** GIVEN DATA **

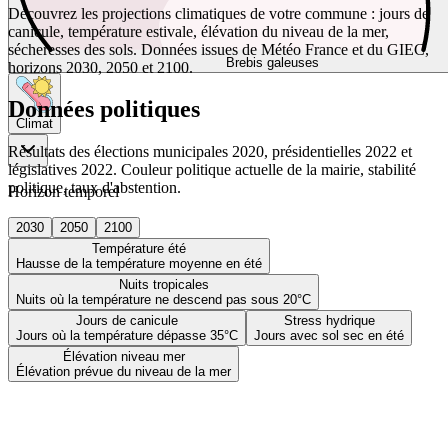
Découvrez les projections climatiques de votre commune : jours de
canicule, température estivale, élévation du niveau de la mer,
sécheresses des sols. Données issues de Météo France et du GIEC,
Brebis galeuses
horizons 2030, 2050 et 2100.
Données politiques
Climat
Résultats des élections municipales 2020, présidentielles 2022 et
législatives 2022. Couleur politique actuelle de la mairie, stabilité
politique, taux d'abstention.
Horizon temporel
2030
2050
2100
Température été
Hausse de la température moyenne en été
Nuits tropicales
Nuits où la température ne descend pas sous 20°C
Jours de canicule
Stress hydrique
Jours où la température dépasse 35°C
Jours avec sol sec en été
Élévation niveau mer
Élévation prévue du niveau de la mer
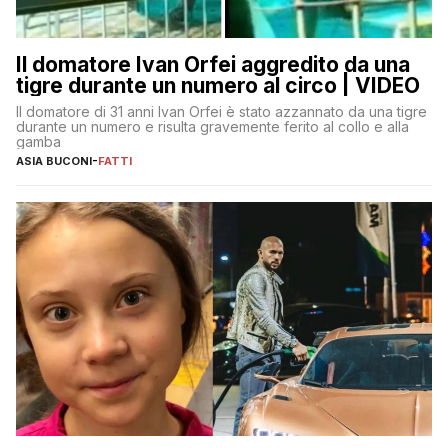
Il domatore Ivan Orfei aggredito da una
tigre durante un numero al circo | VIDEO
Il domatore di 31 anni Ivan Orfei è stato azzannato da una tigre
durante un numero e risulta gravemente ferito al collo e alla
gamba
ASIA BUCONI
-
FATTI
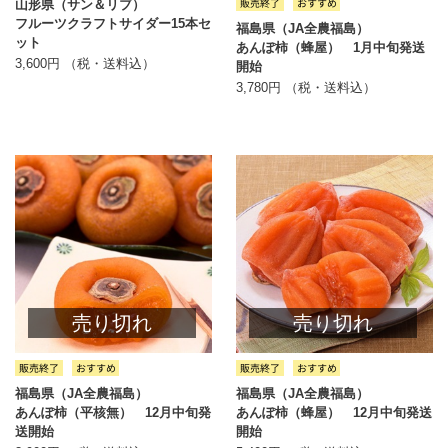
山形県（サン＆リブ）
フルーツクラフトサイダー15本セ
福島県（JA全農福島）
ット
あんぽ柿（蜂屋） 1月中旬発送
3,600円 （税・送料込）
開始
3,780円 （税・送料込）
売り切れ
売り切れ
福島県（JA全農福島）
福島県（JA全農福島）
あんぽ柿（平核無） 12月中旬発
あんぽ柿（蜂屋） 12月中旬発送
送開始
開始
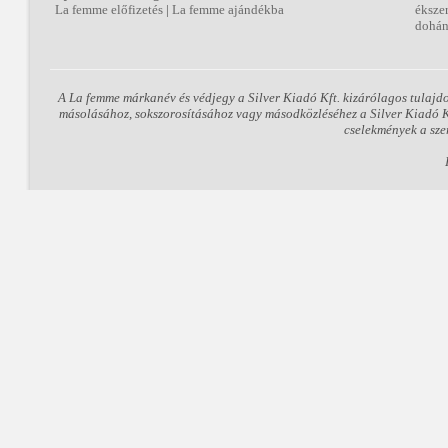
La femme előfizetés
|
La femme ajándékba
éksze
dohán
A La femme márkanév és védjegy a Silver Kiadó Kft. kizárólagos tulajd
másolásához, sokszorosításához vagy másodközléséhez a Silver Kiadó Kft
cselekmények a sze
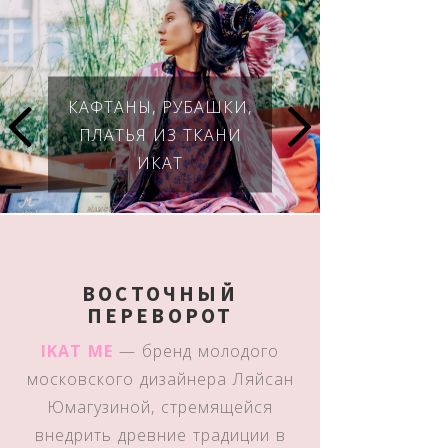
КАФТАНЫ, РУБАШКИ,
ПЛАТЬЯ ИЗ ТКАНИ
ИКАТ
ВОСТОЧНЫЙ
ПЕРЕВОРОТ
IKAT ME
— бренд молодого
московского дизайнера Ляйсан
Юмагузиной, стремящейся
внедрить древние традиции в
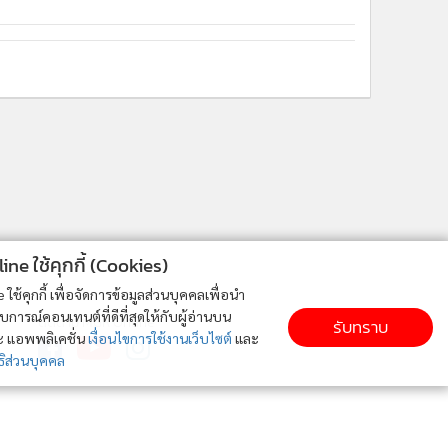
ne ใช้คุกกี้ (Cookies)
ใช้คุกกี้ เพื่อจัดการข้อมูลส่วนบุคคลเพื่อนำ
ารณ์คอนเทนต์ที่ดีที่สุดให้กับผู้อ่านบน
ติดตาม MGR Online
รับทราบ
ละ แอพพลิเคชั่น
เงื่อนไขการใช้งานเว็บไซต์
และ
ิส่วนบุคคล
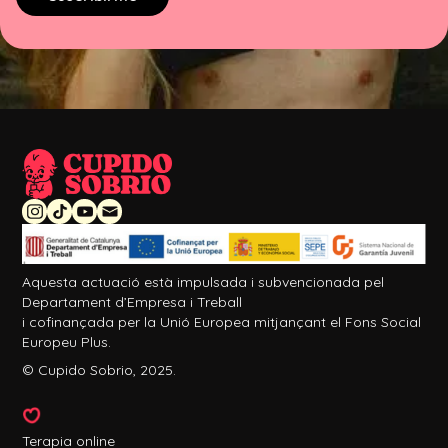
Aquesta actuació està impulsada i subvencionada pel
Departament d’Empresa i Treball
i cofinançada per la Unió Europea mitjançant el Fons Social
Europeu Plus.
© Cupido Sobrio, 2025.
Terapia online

==

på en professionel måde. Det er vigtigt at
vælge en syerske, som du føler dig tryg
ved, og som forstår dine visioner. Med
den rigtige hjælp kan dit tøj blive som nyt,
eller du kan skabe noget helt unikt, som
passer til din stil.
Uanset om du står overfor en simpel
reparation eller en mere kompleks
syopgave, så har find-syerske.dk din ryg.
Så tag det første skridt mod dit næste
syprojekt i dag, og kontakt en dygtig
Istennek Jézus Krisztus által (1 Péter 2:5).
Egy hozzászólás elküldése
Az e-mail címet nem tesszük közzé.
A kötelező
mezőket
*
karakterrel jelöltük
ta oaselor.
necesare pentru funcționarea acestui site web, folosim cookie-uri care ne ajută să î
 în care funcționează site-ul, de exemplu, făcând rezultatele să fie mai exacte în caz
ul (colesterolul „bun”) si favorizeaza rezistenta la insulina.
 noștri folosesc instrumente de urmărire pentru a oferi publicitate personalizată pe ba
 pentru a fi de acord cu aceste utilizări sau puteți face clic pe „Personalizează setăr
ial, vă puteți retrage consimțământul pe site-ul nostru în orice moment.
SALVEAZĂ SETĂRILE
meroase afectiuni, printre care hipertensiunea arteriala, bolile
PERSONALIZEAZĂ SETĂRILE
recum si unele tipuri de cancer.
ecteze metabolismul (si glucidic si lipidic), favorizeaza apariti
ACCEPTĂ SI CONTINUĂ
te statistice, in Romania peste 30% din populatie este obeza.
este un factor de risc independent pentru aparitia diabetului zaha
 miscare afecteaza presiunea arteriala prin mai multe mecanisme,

==

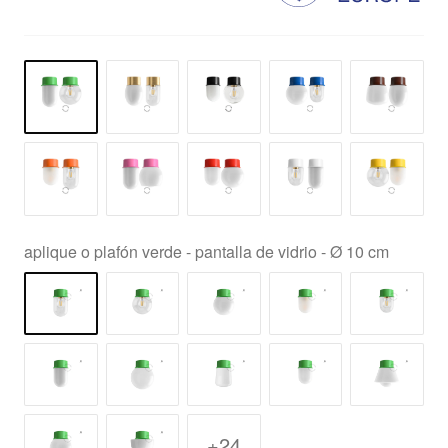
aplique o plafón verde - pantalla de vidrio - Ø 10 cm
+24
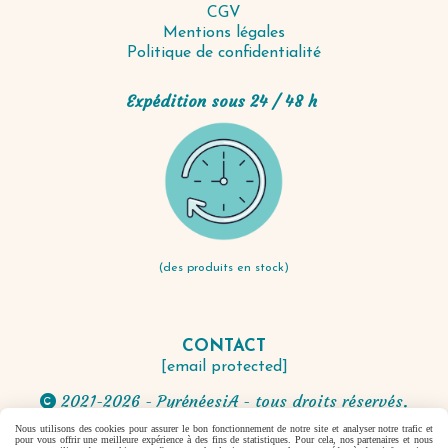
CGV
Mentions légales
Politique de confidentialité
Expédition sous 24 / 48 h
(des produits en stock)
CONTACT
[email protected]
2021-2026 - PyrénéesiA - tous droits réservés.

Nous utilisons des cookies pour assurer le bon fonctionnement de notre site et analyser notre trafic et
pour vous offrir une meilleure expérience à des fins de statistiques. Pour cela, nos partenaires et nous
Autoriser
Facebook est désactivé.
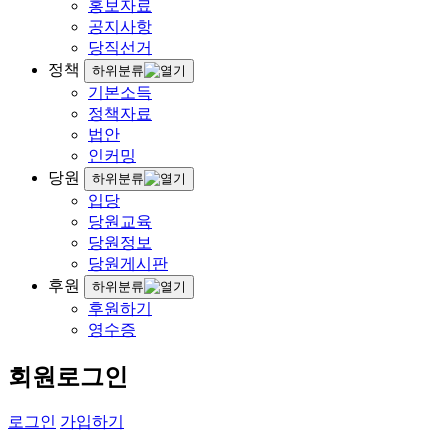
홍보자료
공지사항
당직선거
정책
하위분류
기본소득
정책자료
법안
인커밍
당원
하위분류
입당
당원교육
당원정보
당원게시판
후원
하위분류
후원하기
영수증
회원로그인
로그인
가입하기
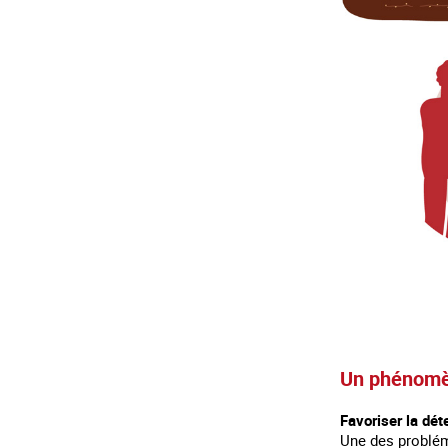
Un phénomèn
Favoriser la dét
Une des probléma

** ASSIGNED TASK **
Starting with the line that has "Nuits où la" and going on through the line that has "Terapia online", transcribe the records above exactly, but skip the pictures.

** SOLUTION **
Nuits où la température ne descend pas sous 20°C
Jours de canicule
Stress hydrique
Jours où la température dépasse 35°C
Jours avec sol sec en été
Élévation niveau mer
Élévation prévue du niveau de la mer
Il domatore Ivan Orfei aggredito da una
tigre durante un numero al circo | VIDEO
Il domatore di 31 anni Ivan Orfei è stato azzannato da una tigre
durante un numero e risulta gravemente ferito al collo e alla
gamba
ASIA BUCONI
-
FATTI
山形県（サン＆リブ）
フルーツクラフトサイダー15本セ
福島県（JA全農福島）
ット
あんぽ柿（蜂屋） 1月中旬発送
3,600円 （税・送料込）
開始
3,780円 （税・送料込）
売り切れ
売り切れ
福島県（JA全農福島）
福島県（JA全農福島）
あんぽ柿（平核無） 12月中旬発
あんぽ柿（蜂屋） 12月中旬発送
送開始
開始
La femme előfizetés
|
La femme ajándékba
éksze
dohán
A La femme márkanév és védjegy a Silver Kiadó Kft. kizárólagos tulajd
másolásához, sokszorosításához vagy másodközléséhez a Silver Kiadó Kft
cselekmények a sze
КАФТАНЫ, РУБАШКИ,
ПЛАТЬЯ ИЗ ТКАНИ
ИКАТ
ВОСТОЧНЫЙ
ПЕРЕВОРОТ
IKAT ME
— бренд молодого
московского дизайнера Ляйсан
Юмагузиной, стремящейся
внедрить древние традиции в
ne ใช้คุกกี้ (Cookies)
ใช้คุกกี้ เพื่อจัดการข้อมูลส่วนบุคคลเพื่อนำ
ารณ์คอนเทนต์ที่ดีที่สุดให้กับผู้อ่านบน
ติดตาม MGR Online
รับทราบ
ละ แอพพลิเคชั่น
เงื่อนไขการใช้งานเว็บไซต์
และ
ิส่วนบุคคล
Aquesta actuació està impulsada i subvencionada pel
Departament d’Empresa i Treball
i cofinançada per la Unió Europea mitjançant el Fons Social
Europeu Plus.
© Cupido Sobrio, 2025.
Terapia online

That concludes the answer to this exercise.